L’économiste Marc Touati a commenté vendredi 4 novembre 2011, l’actualité économique en zone et est revenu sur les décisions prises par Mario Draghi qui a pris ses fonctions à la tête de la BCE en succédant à Jean-Claude Trichet.
Marc TOUATI » Avec Draghi, la BCE n’a pas Trichet !
A ceux qui voulaient laisser croire que Jean-Claude Trichet n’était pour rien dans la stratégie extrémiste de la BCE, Mario Draghi vient de démontrer le contraire.
En effet, alors qu’il y a tout juste un mois, l’ancien Président de la BCE soutenait que le taux refi était à un niveau approprié et qu’il n’était pas envisageable de le réduire à court terme, son successeur a donc invalidé ce triste choix.
Certes, la baisse du taux refi n’a été que de 25 points de base, ce qui reste insuffisant si l’on veut sortir la zone euro
de la récession dans laquelle elle est en train de replonger.
La zone euro tout droit vers la récession.
Sources : Bloomberg, Eurostat, Fed
Cependant, la bonne direction a été prise : « Super Mario » ne suivra pas les traces de ses deux prédécesseurs et fera son maximum pour éviter de sacrifier la croissance sur l’autel de l’inflation.

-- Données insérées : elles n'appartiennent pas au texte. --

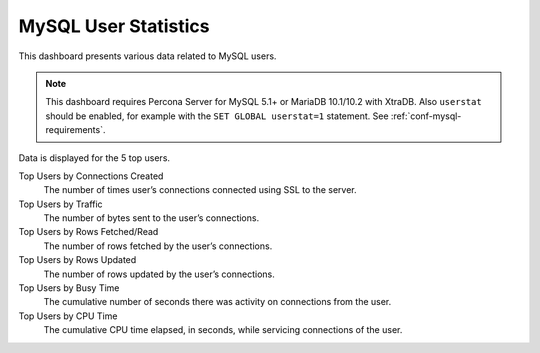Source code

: .. _dashboard-mysql-user-statistics:

#####################
MySQL User Statistics
#####################

This dashboard presents various data related to MySQL users.

.. note:: This dashboard requires Percona Server for MySQL 5.1+ or MariaDB
   10.1/10.2 with XtraDB. Also ``userstat`` should be enabled, for example with
   the ``SET GLOBAL userstat=1`` statement. See :ref:`conf-mysql-requirements`.

Data is displayed for the 5 top users.

Top Users by Connections Created
   The number of times user’s connections connected using SSL to the server.

Top Users by Traffic
   The number of bytes sent to the user’s connections.

Top Users by Rows Fetched/Read
   The number of rows fetched by the user’s connections.

Top Users by Rows Updated
   The number of rows updated by the user’s connections.

Top Users by Busy Time
   The cumulative number of seconds there was activity on connections from the
   user.

Top Users by CPU Time
   The cumulative CPU time elapsed, in seconds, while servicing connections of
   the user.
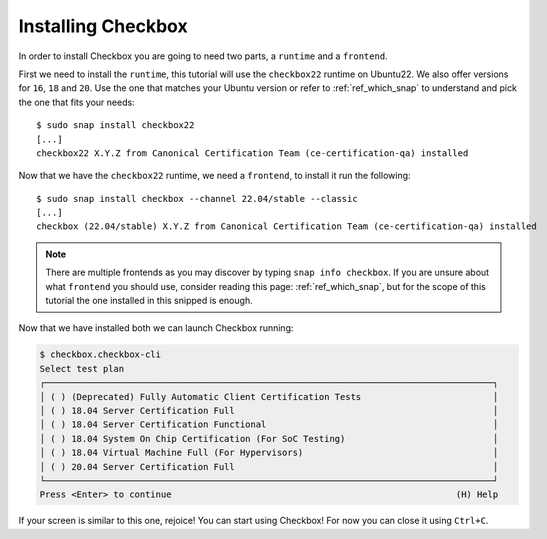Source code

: .. _installing_checkbox:

===================
Installing Checkbox
===================

In order to install Checkbox you are going to need two parts, a ``runtime``
and a ``frontend``.

First we need to install the ``runtime``, this tutorial will use the ``checkbox22``
runtime on Ubuntu22. We also offer versions for ``16``, ``18`` and ``20``.
Use the one that matches your Ubuntu version or refer to :ref:`ref_which_snap` to
understand and pick the one that fits your needs::

   $ sudo snap install checkbox22
   [...]
   checkbox22 X.Y.Z from Canonical Certification Team (ce-certification-qa) installed

Now that we have the ``checkbox22`` runtime, we need a ``frontend``, to install it
run the following::

  $ sudo snap install checkbox --channel 22.04/stable --classic
  [...]
  checkbox (22.04/stable) X.Y.Z from Canonical Certification Team (ce-certification-qa) installed

.. note::
  There are multiple frontends as you may discover by typing ``snap info checkbox``.
  If you are unsure about what ``frontend`` you should use, consider
  reading this page: :ref:`ref_which_snap`, but for the scope of this tutorial the one
  installed in this snipped is enough.

Now that we have installed both we can launch Checkbox running:

.. code-block:: none

  $ checkbox.checkbox-cli
  Select test plan
  ┌─────────────────────────────────────────────────────────────────────────────────────┐
  │ ( ) (Deprecated) Fully Automatic Client Certification Tests                         │
  │ ( ) 18.04 Server Certification Full                                                 │
  │ ( ) 18.04 Server Certification Functional                                           │
  │ ( ) 18.04 System On Chip Certification (For SoC Testing)                            │
  │ ( ) 18.04 Virtual Machine Full (For Hypervisors)                                    │
  │ ( ) 20.04 Server Certification Full                                                 │
  └─────────────────────────────────────────────────────────────────────────────────────┘
  Press <Enter> to continue                                                      (H) Help

If your screen is similar to this one, rejoice! You can start using
Checkbox! For now you can close it using ``Ctrl+C``.
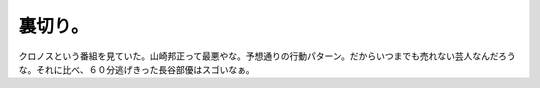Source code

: 裏切り。
========

クロノスという番組を見ていた。山崎邦正って最悪やな。予想通りの行動パターン。だからいつまでも売れない芸人なんだろうな。それに比べ、６０分逃げきった長谷部優はスゴいなぁ。






.. author:: default
.. categories:: nonsense,error
.. tags::
.. comments::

Pour autant, il ne faut pas non plus crier victoire trop vite. Tout d’abord, parce que le taux refi de la BCE reste encore largement supérieur à ses homologues occidentaux, et notamment à celui du taux objectif des federal funds.
Ce dernier étant compris entre 0 % et 0,25 %, les mouvements de carry trade (emprunts de dollars à court terme pour acheter des euros mieux rémunérés) risquent de se poursuivre. Ce qui empêchera une dépréciation significative de l’euro.
Autrement dit, pour vraiment relancer la croissance, la BCE doit amener son taux refi à 0,5 % au plus vite.
Cela permettra de favoriser un retour de l’euro sous les 1,20 dollar, tout en améliorant les conditions de financement de l’investissement et de la consommation.
Ces évolutions soutiendront alors automatiquement l’économie eurolandaise qui pourra sortir de la récession et retrouver le chemin d’une croissance appréciable.
Le taux refi est encore trop élevé par rapport à ses homologues.
Malheureusement, il n’est pas possible d’attendre des performances exceptionnelles.
Tout d’abord, parce que la croissance structurelle de la zone euro se situe autour de 1,3 %. Autrement dit, tant que des réformes structurelles en matière de gouvernance économique n’auront pas été généralisées à l’échelle de l’UEM, la progression du PIB restera bridée.
La BCE doit encore agir pour permettre à l’euro de passer sous les 1,20 dollar.
Sources : Eurostat, Fed, Datastream
Ensuite, quelle que soit l’issue de la crise grecque, la zone euro et les pays qui la composent n’en sortiront pas indemnes.
Ainsi, en dépit de l’assouplissement monétaire de la BCE, les taux longs resteront élevés, limitant par là même la reprise économique.
Des taux longs toujours très dangereux.
Taux d’intérêt des obligations d’Etat à 10 ans.
Source : Bloomberg
Enfin, dans la mesure où toute action de politique monétaire ou de changes prend environ six à neuf mois pour agir sur l’activité, la zone euro ne pourra pas éviter de repasser par la case « récession », avec tous les dangers sociaux et politiques que cela engendre. Et ce, en particulier dans l’Hexagone, qui va s’engager dans une campagne présidentielle qui laissera forcément des traces.
En conclusion, si la décision de la BCE présidée par M. Draghi était nécessaire, elle est loin d’être suffisante pour permettre à la zone euro de sortir rapidement de la crise. Il faut donc s’armer de patience, en espérant que si l’Italie s’illustre positivement à la BCE, elle ne sera pas le prochain « maillon faible » de la zone euro ».